Below are the records; copy each line in which "Selskab" occurs.

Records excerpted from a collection
◆ ◆ ◆
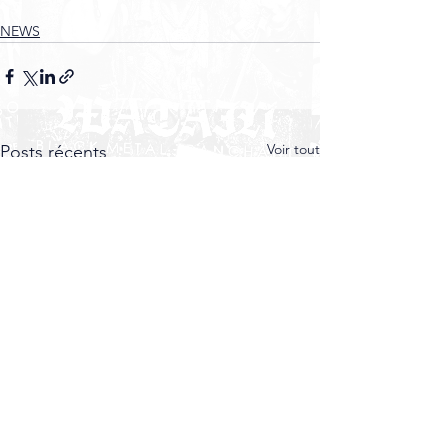
NEWS
Voir tout
Posts récents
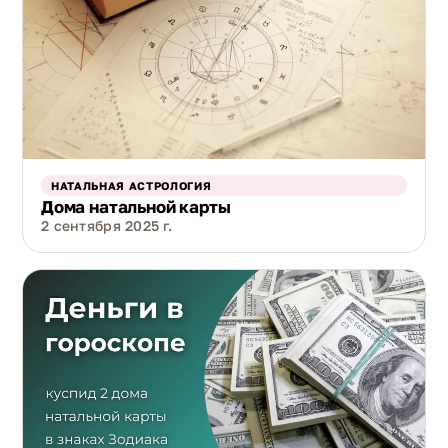
НАТАЛЬНАЯ АСТРОЛОГИЯ
Дома натальной карты
2 сентября 2025 г.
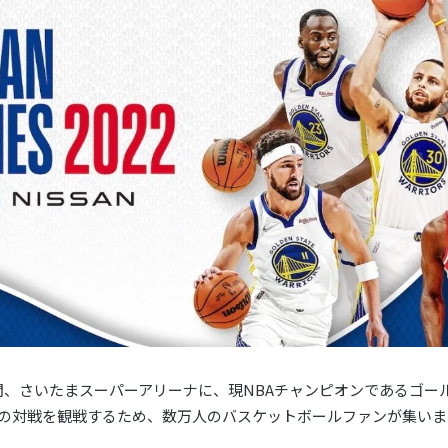
2日の間、さいたまスーパーアリーナに、現NBAチャンピオンであるゴ
の対戦を観戦するため、数万人のバスケットボールファンが集いま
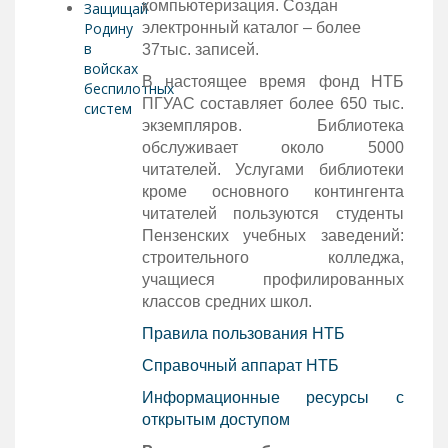
компьютеризация. Создан
Защищай
Родину
электронный каталог – более
в
37тыс. записей.
войсках
В настоящее время фонд НТБ
беспилотных
ПГУАС составляет более 650 тыс.
систем
экземпляров. Библиотека
обслуживает около 5000
читателей. Услугами библиотеки
кроме основного контингента
читателей пользуются студенты
Пензенских учебных заведений:
строительного колледжа,
учащиеся профилированных
классов средних школ.
Правила пользования НТБ
Справочный аппарат НТБ
Информационные ресурсы с
открытым доступом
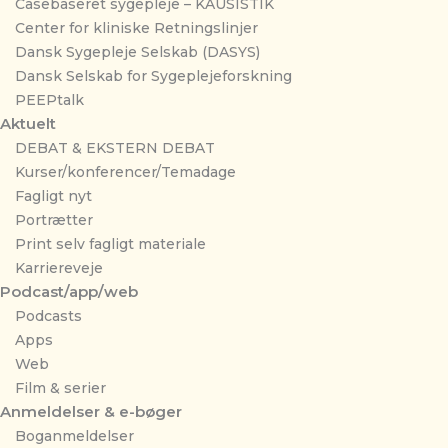
Casebaseret sygepleje – KAUSISTIK
Center for kliniske Retningslinjer
Dansk Sygepleje Selskab (DASYS)
Dansk Selskab for Sygeplejeforskning
PEEPtalk
Aktuelt
DEBAT & EKSTERN DEBAT
Kurser/konferencer/Temadage
Fagligt nyt
Portrætter
Print selv fagligt materiale
Karriereveje
Podcast/app/web
Podcasts
Apps
Web
Film & serier
Anmeldelser & e-bøger
Boganmeldelser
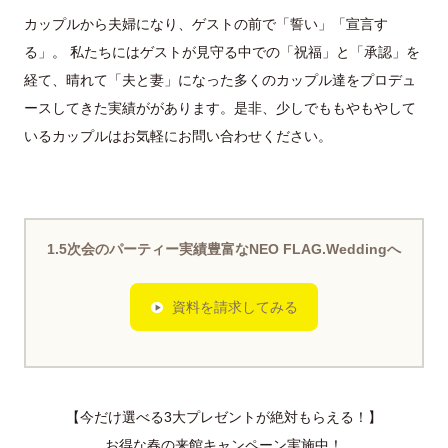
カップルから夫婦になり、ゲストの前で「誓い」「宣言す
る」。 私たちにはゲストが見守る中での「祝福」と「承認」を
経て、晴れて「夫と妻」になった多くのカップル達をプロデュ
ースしてきた実績ががあります。是非、少しでももやもやして
いるカップルはお気軽にお問い合わせください。
1.5次会のパーティー実績豊富なNEO FLAG.Weddingへ
資料を請求してみる
【今だけ選べる3大プレゼントが絶対もらえる！】
お得な春の来館キャンペーン実施中！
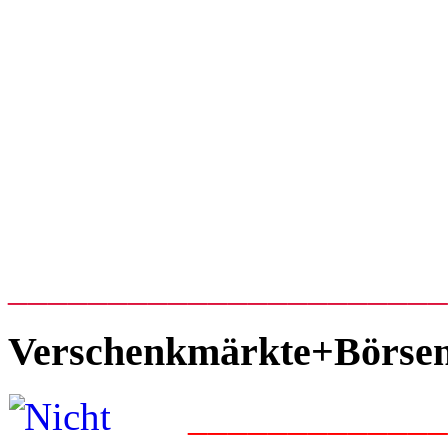
_____________________
Verschenkmärkte+Börse
____________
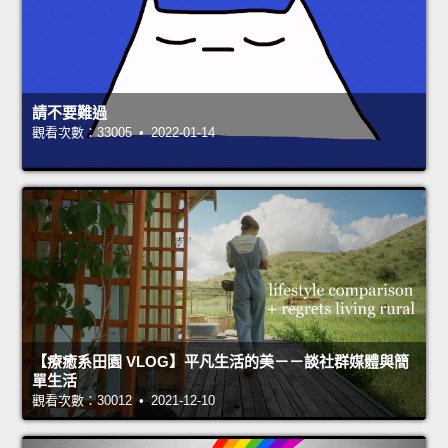
請不要難過
觀看次數：33005 • 2022-01-14
【療癒系田園 VLOG】平凡生活的美－－談社群媒體與簡
單生活
觀看次數：30012 • 2021-12-10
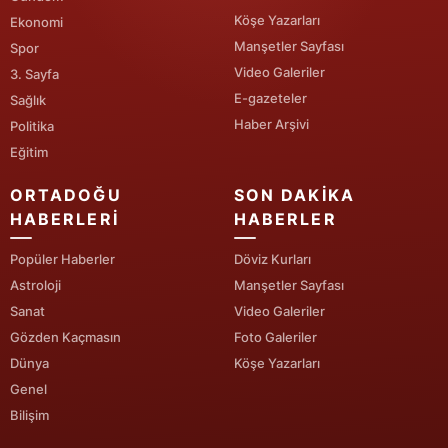
Köşe Yazarları
Ekonomi
Yalova
Manşetler Sayfası
Spor
Video Galeriler
3. Sayfa
Karabük
E-gazeteler
Sağlık
Kilis
Haber Arşivi
Politika
Eğitim
Osmaniye
ORTADOĞU
SON DAKIKA
Düzce
HABERLERI
HABERLER
Popüler Haberler
Döviz Kurları
Astroloji
Manşetler Sayfası
Sanat
Video Galeriler
Gözden Kaçmasın
Foto Galeriler
Dünya
Köşe Yazarları
Genel
Bilişim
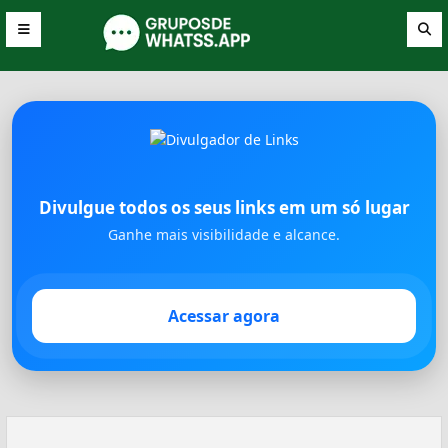
Divulgue todos os seus links em um só lugar
Ganhe mais visibilidade e alcance.
Acessar agora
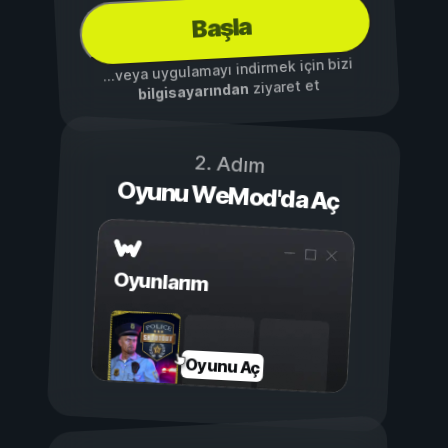
Başla
...veya uygulamayı indirmek için bizi
ziyaret et
bilgisayarından
2. Adım
Oyunu WeMod'da Aç
Oyunlarım
Oyunu Aç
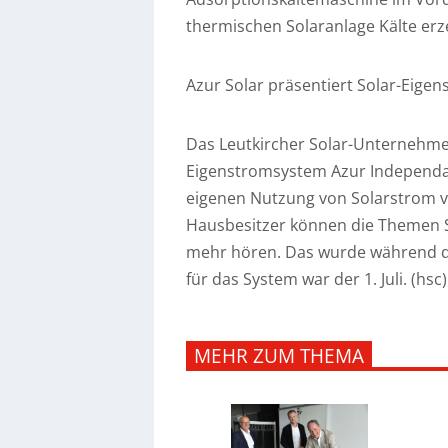
thermischen Solaranlage Kälte er
Azur Solar präsentiert Solar-Eige
Das Leutkircher Solar-Unternehme
Eigenstromsystem Azur Independa
eigenen Nutzung von Solarstrom v
Hausbesitzer können die Themen 
mehr hören. Das wurde während de
für das System war der 1. Juli. (hsc)
MEHR ZUM THEMA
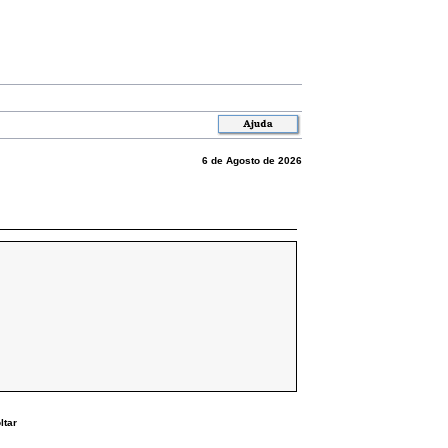
6 de Agosto de 2026
ltar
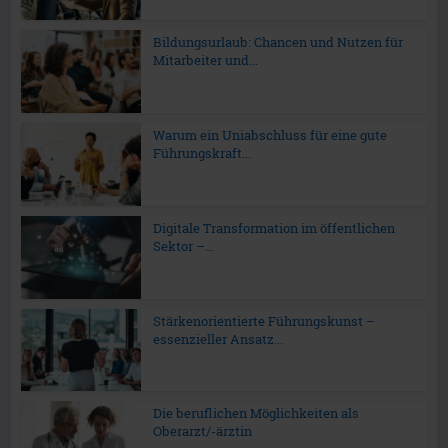
Bildungsurlaub: Chancen und Nutzen für
Mitarbeiter und...
Warum ein Uniabschluss für eine gute
Führungskraft...
Digitale Transformation im öffentlichen
Sektor –...
Stärkenorientierte Führungskunst –
essenzieller Ansatz...
Die beruflichen Möglichkeiten als
Oberarzt/-ärztin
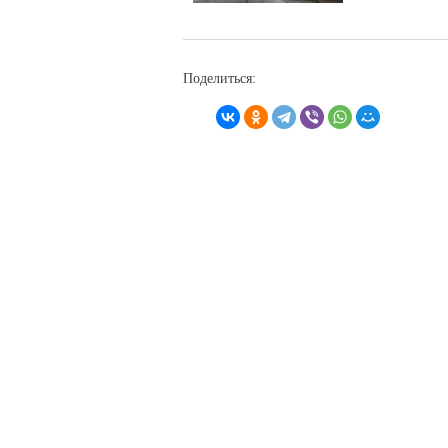
Поделиться:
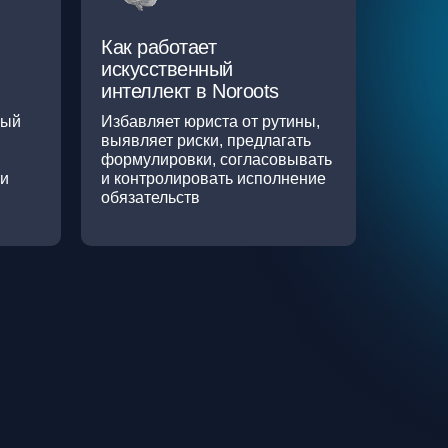
Как работает
искусственный
интеллект в Noroots
ный
Избавляет юриста от рутины,
выявляет риски, предлагать
формулировки, согласовывать
ти
и контролировать исполнение
обязательств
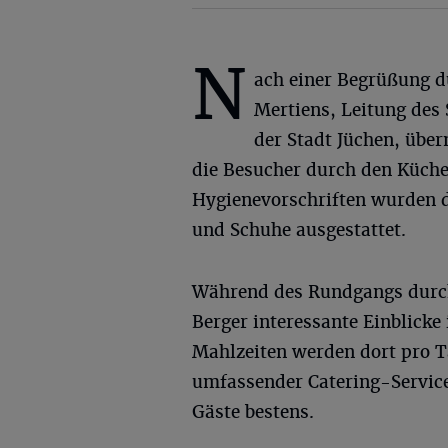
N
ach einer Begrüßung d
Mertiens, Leitung des
der Stadt Jüchen, übe
die Besucher durch den Küche
Hygienevorschriften wurden 
und Schuhe ausgestattet.
Während des Rundgangs durc
Berger interessante Einblicke
Mahlzeiten werden dort pro Ta
umfassender Catering-Service.
Gäste bestens.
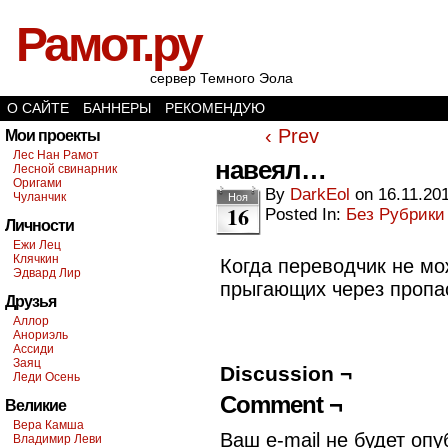
Рамот.ру
сервер Темного Эола
О САЙТЕ
БАННЕРЫ
РЕКОМЕНДУЮ
‹ Prev
Мои проекты
Лес Нан Рамот
навеял…
Лесной свинарник
Оригами
By
DarkEol
on
16.11.20
Чуланчик
Ноя
16
Posted In:
Без Рубрики
Личности
Ежи Лец
Клячкин
Когда переводчик не мо
Эдвард Лир
прыгающих через пропа
Друзья
Аллор
Анориэль
Ассиди
Заяц
Discussion ¬
Леди Осень
Comment ¬
Великие
Вера Камша
Ваш e-mail не будет опу
Владимир Леви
◆ ◆ ◆
• [Task answer]
Dansk Sygepleje Selskab (DASYS)
Dansk Selskab for Sygeplejeforskning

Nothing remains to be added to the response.